Stored data entries:
━━━━━━━━━━━━━━━━━━━━
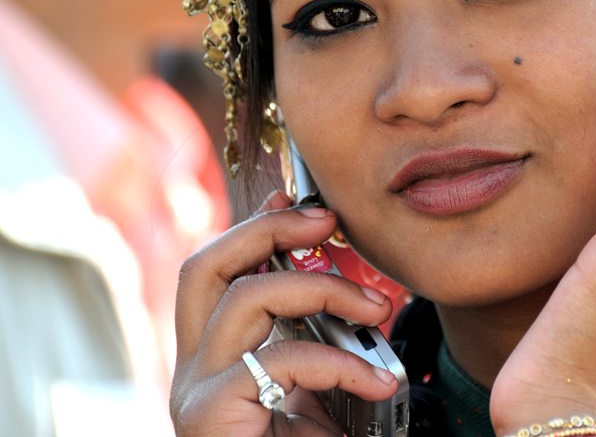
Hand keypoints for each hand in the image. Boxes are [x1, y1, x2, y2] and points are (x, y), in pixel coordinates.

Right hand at [171, 193, 398, 435]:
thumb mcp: (315, 395)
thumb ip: (319, 347)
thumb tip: (355, 296)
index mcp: (216, 360)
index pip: (217, 272)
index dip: (256, 227)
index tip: (306, 203)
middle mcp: (192, 372)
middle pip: (202, 266)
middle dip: (265, 229)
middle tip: (326, 221)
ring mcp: (193, 396)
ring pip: (243, 298)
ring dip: (321, 289)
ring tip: (377, 308)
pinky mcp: (208, 419)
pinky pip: (280, 359)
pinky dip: (340, 361)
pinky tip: (378, 380)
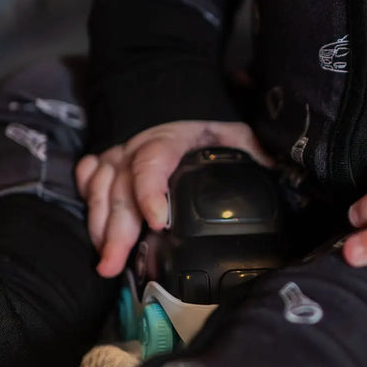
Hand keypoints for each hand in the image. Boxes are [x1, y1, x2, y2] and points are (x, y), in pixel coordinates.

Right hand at [75, 120, 271, 276]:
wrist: (174, 102)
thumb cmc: (206, 129)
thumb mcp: (234, 133)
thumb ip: (253, 152)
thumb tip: (278, 172)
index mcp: (171, 139)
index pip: (154, 162)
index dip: (151, 192)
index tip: (159, 223)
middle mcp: (137, 147)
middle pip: (121, 188)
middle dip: (116, 229)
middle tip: (114, 264)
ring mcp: (117, 156)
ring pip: (100, 190)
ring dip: (99, 227)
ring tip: (104, 261)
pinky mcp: (105, 164)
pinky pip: (87, 180)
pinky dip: (87, 203)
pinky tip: (92, 229)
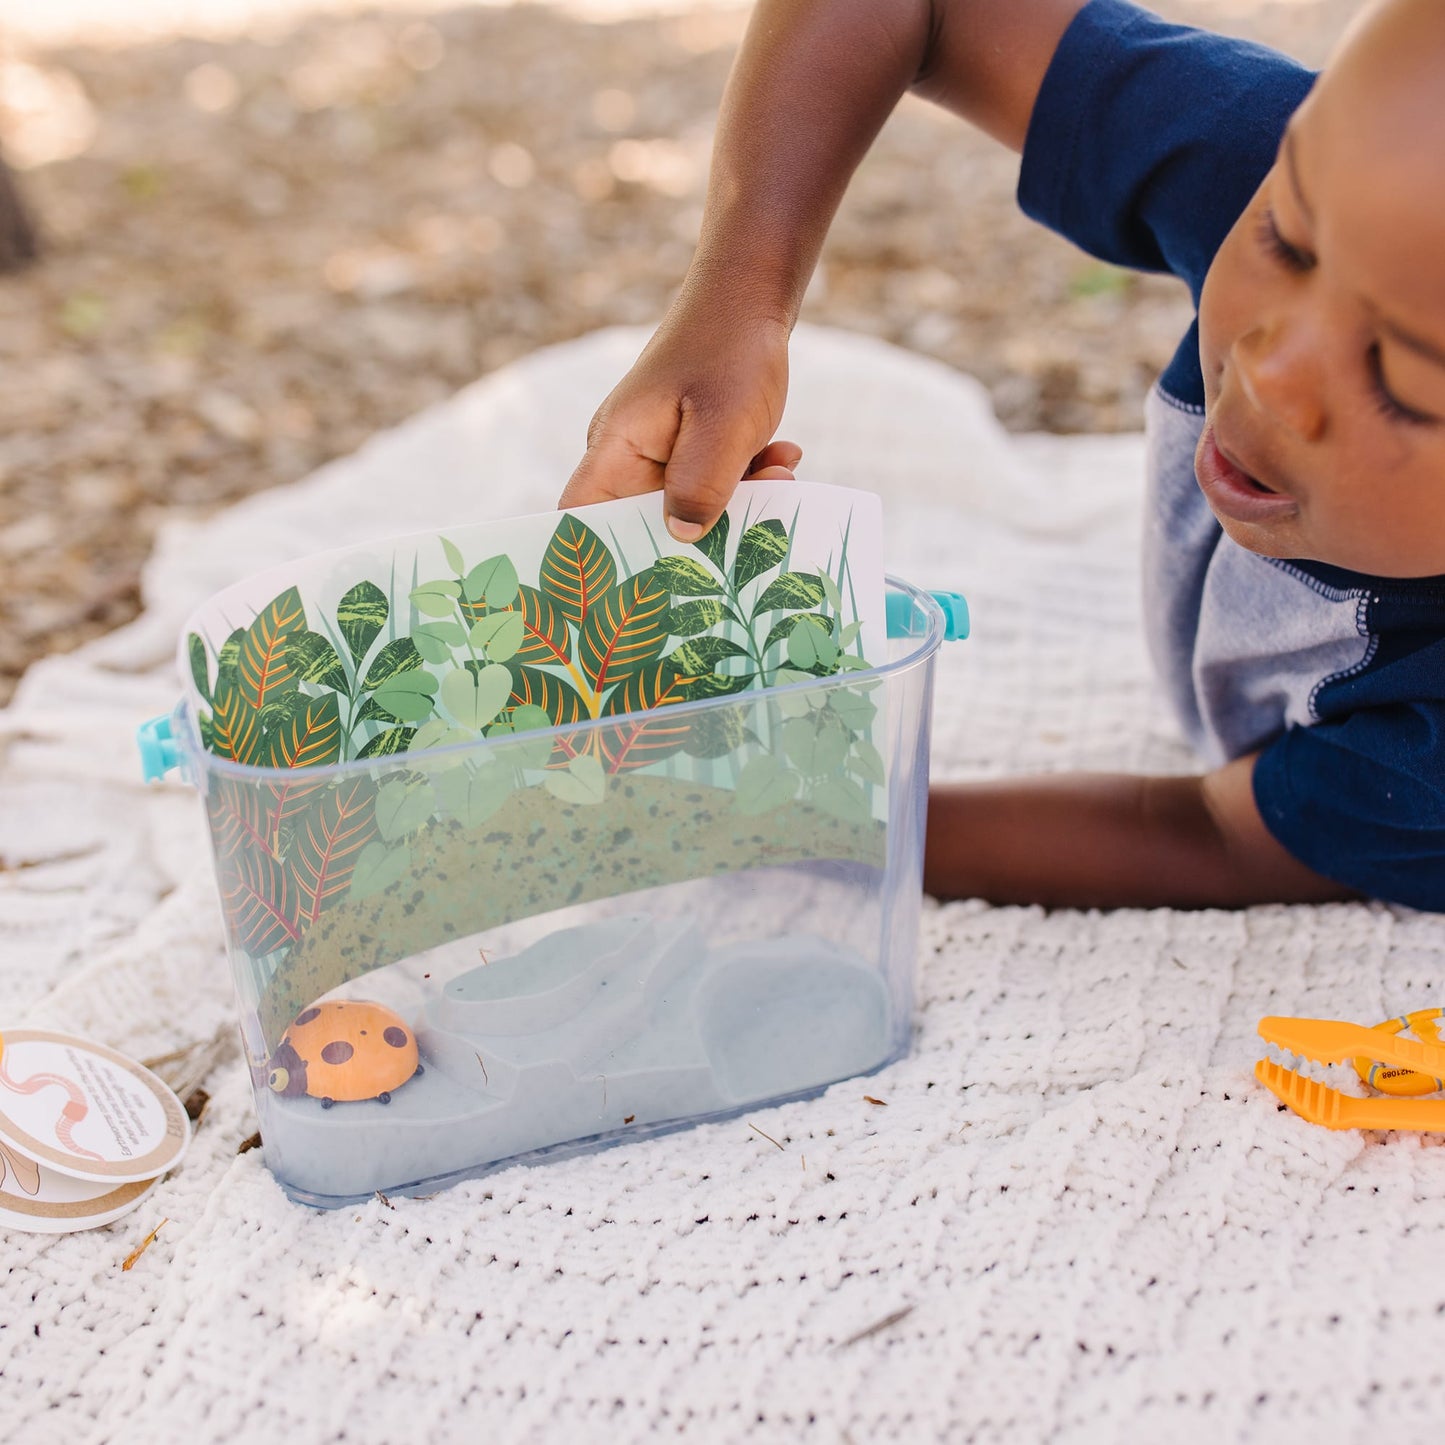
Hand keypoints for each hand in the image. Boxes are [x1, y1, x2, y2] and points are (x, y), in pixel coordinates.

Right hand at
━━━━━━━━━━━━━━━━━━━━
WHAT YOU WILL DO: Output all the records, word for word, with no pictures in the copy.

RESULT OF THE TASK:
Hand keypoints for each hand in the image. Boxes are [x1, y1, x2, y2] and points are (x, y), in pixel coordinates.

Right hand at [171, 193, 398, 435]:
thumb mcp: (315, 395)
thumb ip: (319, 347)
thumb tip: (355, 296)
index mcp: (216, 360)
index pip: (217, 272)
index dip: (256, 227)
index tip: (306, 203)
middle mcp: (192, 372)
middle pip: (202, 266)
middle dip: (265, 229)
middle tip: (326, 221)
ring mcp: (193, 396)
ring pip: (243, 298)
ring dip: (321, 289)
ring tip: (377, 308)
pinky mcp: (208, 419)
pinky pip: (280, 359)
pinky dip: (340, 361)
pinky tip: (378, 380)
Hand keypoints for each hand in the image. Boxes are [x1, y1, x2, y2] and points are (x, y), in pixel coordinates.

Right hand at [75, 120, 271, 276]:
wrist: (174, 102)
thumb cmc: (206, 129)
thumb mcp: (234, 133)
thumb ip: (253, 152)
thumb tip: (278, 172)
index mcp: (171, 139)
index pip: (154, 162)
index dip: (151, 192)
index tip: (159, 223)
middle mcp: (137, 147)
middle pip: (121, 188)
middle dip: (116, 229)
middle tip: (114, 264)
ring mcp: (117, 156)
ring pip: (100, 190)
ring dip: (99, 227)
ring tip: (104, 261)
pinky mcp: (105, 164)
pinky pip: (87, 180)
pinky dip: (87, 203)
pinky tip: (92, 229)
Hand keypoints for each hand in the image. Boxes are [x1, y1, x2, y2] and points are (x, y), in pixel coordinates.

Right hand at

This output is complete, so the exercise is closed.